Star Formation On Sub-kpc Scale Triggered By Non-linear Processes In Nearby Spiral Galaxies

TL;DR

This study reveals a super-linear relationship between star formation rate and molecular gas density on sub-kpc scales in nearby spiral galaxies, indicating non-linear processes like gravitational collapse influence star formation efficiency.

Contribution

It provides new high-resolution CO($J$=1-0) data showing a super-linear star formation law, contrasting with previous CO($J$=2-1) results, and highlights the role of non-linear processes in star formation.

Findings

Super-linear star formation law with slope N=1.3 to 1.8.

Star formation efficiency increases with molecular gas surface density.
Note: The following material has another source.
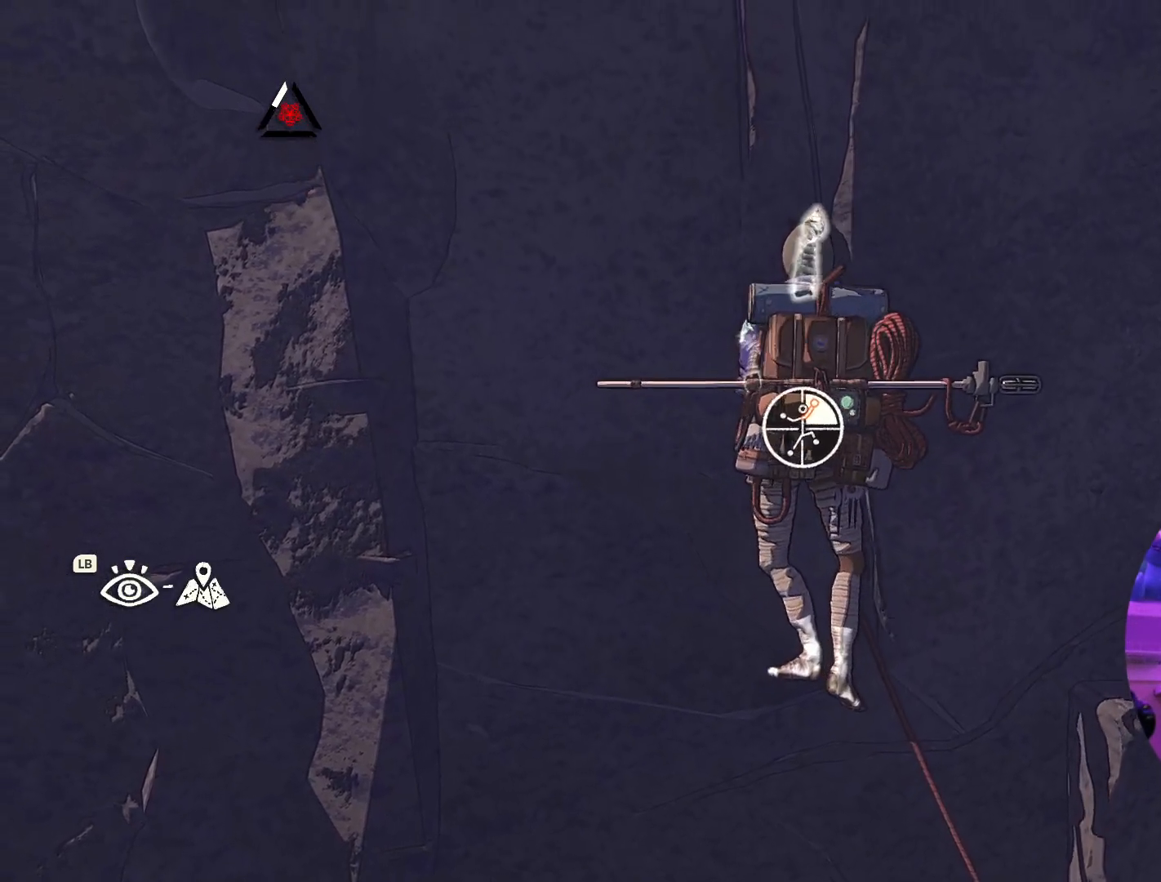
{"buttons": ["R1"], "left_stick": "center", "right_stick": "center"}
Diffuse emission and CO excitation effects can flatten the observed correlation.

Abstract

We report a super-linear correlation for the star formation law based on new CO($J$=1-0) data from the CARMA and NOBEYAMA Nearby-galaxies (CANON) CO survey. The sample includes 10 nearby spiral galaxies, in which structures at sub-kpc scales are spatially resolved. Combined with the star formation rate surface density traced by H$\alpha$ and 24 $\mu$m images, CO($J$=1-0) data provide a super-linear slope of $N$ = 1.3. The slope becomes even steeper ($N$ = 1.8) when the diffuse stellar and dust background emission is subtracted from the H$\alpha$ and 24 $\mu$m images. In contrast to the recent results with CO($J$=2-1) that found a constant star formation efficiency (SFE) in many spiral galaxies, these results suggest that the SFE is not independent of environment, but increases with molecular gas surface density. We suggest that the excitation of CO($J$=2-1) is likely enhanced in the regions with higher star formation and does not linearly trace the molecular gas mass. In addition, the diffuse emission contaminates the SFE measurement most in regions where star formation rate is law. These two effects can flatten the power law correlation and produce the apparent linear slope. The super linear slope from the CO($J$=1-0) analysis indicates that star formation is enhanced by non-linear processes in regions of high gas density, e.g., gravitational collapse and cloud-cloud collisions.